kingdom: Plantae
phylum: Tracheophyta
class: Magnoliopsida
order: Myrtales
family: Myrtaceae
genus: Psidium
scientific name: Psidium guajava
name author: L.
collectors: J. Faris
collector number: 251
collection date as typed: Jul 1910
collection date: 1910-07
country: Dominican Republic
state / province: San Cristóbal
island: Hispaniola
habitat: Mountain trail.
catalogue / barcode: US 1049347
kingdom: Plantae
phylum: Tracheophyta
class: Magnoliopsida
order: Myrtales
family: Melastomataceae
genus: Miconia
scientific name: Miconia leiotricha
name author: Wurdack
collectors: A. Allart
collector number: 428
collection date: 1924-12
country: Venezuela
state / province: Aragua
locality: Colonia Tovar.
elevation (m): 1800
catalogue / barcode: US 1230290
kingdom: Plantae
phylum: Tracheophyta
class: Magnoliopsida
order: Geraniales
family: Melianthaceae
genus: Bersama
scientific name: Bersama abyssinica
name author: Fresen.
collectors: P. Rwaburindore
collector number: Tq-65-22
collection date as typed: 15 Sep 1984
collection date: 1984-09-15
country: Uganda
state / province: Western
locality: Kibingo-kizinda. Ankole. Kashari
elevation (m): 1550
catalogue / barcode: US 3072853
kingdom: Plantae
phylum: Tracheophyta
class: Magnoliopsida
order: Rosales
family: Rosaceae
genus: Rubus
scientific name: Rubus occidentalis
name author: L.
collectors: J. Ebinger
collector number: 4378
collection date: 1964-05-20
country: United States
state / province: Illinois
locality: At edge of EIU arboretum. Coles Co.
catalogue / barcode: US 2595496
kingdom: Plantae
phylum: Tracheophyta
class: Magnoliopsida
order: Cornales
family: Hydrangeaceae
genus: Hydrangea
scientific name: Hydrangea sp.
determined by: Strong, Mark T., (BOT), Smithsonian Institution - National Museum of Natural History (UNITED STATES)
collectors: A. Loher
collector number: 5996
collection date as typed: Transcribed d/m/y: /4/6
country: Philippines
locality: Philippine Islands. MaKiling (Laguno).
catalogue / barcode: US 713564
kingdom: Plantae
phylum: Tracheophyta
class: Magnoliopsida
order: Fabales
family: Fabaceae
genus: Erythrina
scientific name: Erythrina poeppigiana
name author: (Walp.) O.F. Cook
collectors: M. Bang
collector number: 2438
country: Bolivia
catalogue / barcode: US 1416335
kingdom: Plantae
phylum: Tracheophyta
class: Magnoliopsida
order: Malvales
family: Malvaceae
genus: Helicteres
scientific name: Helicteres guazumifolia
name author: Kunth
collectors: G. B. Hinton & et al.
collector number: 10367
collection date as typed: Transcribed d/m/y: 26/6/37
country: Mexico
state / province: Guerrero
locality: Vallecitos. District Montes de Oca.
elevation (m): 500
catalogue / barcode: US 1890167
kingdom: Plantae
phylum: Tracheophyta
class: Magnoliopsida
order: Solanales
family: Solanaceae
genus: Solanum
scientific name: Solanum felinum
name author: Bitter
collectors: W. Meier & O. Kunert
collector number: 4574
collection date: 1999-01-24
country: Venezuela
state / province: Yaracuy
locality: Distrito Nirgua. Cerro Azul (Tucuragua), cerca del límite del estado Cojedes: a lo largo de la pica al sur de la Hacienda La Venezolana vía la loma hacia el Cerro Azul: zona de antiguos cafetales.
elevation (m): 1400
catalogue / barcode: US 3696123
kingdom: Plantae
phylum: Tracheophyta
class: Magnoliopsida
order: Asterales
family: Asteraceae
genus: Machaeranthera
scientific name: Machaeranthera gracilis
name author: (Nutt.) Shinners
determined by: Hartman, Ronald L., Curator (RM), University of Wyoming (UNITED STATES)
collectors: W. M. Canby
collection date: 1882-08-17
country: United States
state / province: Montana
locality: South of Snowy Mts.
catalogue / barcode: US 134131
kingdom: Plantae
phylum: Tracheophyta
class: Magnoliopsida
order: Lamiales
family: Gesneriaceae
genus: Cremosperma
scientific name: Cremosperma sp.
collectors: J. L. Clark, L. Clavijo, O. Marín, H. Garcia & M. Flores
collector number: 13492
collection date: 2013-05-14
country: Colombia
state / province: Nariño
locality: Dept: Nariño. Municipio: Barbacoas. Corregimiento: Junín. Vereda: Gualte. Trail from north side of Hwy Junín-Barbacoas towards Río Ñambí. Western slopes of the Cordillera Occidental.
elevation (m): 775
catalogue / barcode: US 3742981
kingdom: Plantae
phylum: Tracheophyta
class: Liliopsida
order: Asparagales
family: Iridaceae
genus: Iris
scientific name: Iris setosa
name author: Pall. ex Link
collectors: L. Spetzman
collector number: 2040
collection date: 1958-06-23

## EXERCISE BRIEF
Swap each "state / province" in the data above for "region" and write the lines out again, with nothing else changed.

## THE RESPONSE
kingdom: Plantae
phylum: Tracheophyta
class: Magnoliopsida
order: Myrtales
family: Myrtaceae
genus: Psidium
scientific name: Psidium guajava
name author: L.
collectors: J. Faris
collector number: 251
collection date as typed: Jul 1910
collection date: 1910-07
country: Dominican Republic
region: San Cristóbal
island: Hispaniola
habitat: Mountain trail.
catalogue / barcode: US 1049347
kingdom: Plantae
phylum: Tracheophyta
class: Magnoliopsida
order: Myrtales
family: Melastomataceae
genus: Miconia
scientific name: Miconia leiotricha
name author: Wurdack
collectors: A. Allart
collector number: 428
collection date: 1924-12
country: Venezuela
region: Aragua
locality: Colonia Tovar.
elevation (m): 1800
catalogue / barcode: US 1230290
kingdom: Plantae
phylum: Tracheophyta
class: Magnoliopsida
order: Geraniales
family: Melianthaceae
genus: Bersama
scientific name: Bersama abyssinica
name author: Fresen.
collectors: P. Rwaburindore
collector number: Tq-65-22
collection date as typed: 15 Sep 1984
collection date: 1984-09-15
country: Uganda
region: Western
locality: Kibingo-kizinda. Ankole. Kashari
elevation (m): 1550
catalogue / barcode: US 3072853
kingdom: Plantae
phylum: Tracheophyta
class: Magnoliopsida
order: Rosales
family: Rosaceae
genus: Rubus
scientific name: Rubus occidentalis
name author: L.
collectors: J. Ebinger
collector number: 4378
collection date: 1964-05-20
country: United States
region: Illinois
locality: At edge of EIU arboretum. Coles Co.
catalogue / barcode: US 2595496
kingdom: Plantae
phylum: Tracheophyta
class: Magnoliopsida
order: Cornales
family: Hydrangeaceae
genus: Hydrangea
scientific name: Hydrangea sp.
determined by: Strong, Mark T., (BOT), Smithsonian Institution - National Museum of Natural History (UNITED STATES)
collectors: A. Loher
collector number: 5996
collection date as typed: Transcribed d/m/y: /4/6
country: Philippines
locality: Philippine Islands. MaKiling (Laguno).
catalogue / barcode: US 713564
kingdom: Plantae
phylum: Tracheophyta
class: Magnoliopsida
order: Fabales
family: Fabaceae
genus: Erythrina
scientific name: Erythrina poeppigiana
name author: (Walp.) O.F. Cook
collectors: M. Bang
collector number: 2438
country: Bolivia
catalogue / barcode: US 1416335
kingdom: Plantae
phylum: Tracheophyta
class: Magnoliopsida
order: Malvales
family: Malvaceae
genus: Helicteres
scientific name: Helicteres guazumifolia
name author: Kunth
collectors: G. B. Hinton & et al.
collector number: 10367
collection date as typed: Transcribed d/m/y: 26/6/37
country: Mexico
region: Guerrero
locality: Vallecitos. District Montes de Oca.
elevation (m): 500
catalogue / barcode: US 1890167
kingdom: Plantae
phylum: Tracheophyta
class: Magnoliopsida
order: Solanales
family: Solanaceae
genus: Solanum
scientific name: Solanum felinum
name author: Bitter
collectors: W. Meier & O. Kunert
collector number: 4574
collection date: 1999-01-24
country: Venezuela
region: Yaracuy
locality: Distrito Nirgua. Cerro Azul (Tucuragua), cerca del límite del estado Cojedes: a lo largo de la pica al sur de la Hacienda La Venezolana vía la loma hacia el Cerro Azul: zona de antiguos cafetales.
elevation (m): 1400
catalogue / barcode: US 3696123
kingdom: Plantae
phylum: Tracheophyta
class: Magnoliopsida
order: Asterales
family: Asteraceae
genus: Machaeranthera
scientific name: Machaeranthera gracilis
name author: (Nutt.) Shinners
determined by: Hartman, Ronald L., Curator (RM), University of Wyoming (UNITED STATES)
collectors: W. M. Canby
collection date: 1882-08-17
country: United States
region: Montana
locality: South of Snowy Mts.
catalogue / barcode: US 134131
kingdom: Plantae
phylum: Tracheophyta
class: Magnoliopsida
order: Lamiales
family: Gesneriaceae
genus: Cremosperma
scientific name: Cremosperma sp.
collectors: J. L. Clark, L. Clavijo, O. Marín, H. Garcia & M. Flores
collector number: 13492
collection date: 2013-05-14
country: Colombia
region: Nariño
locality: Dept: Nariño. Municipio: Barbacoas. Corregimiento: Junín. Vereda: Gualte. Trail from north side of Hwy Junín-Barbacoas towards Río Ñambí. Western slopes of the Cordillera Occidental.
elevation (m): 775
catalogue / barcode: US 3742981
kingdom: Plantae
phylum: Tracheophyta
class: Liliopsida
order: Asparagales
family: Iridaceae
genus: Iris
scientific name: Iris setosa
name author: Pall. ex Link
collectors: L. Spetzman
collector number: 2040
collection date: 1958-06-23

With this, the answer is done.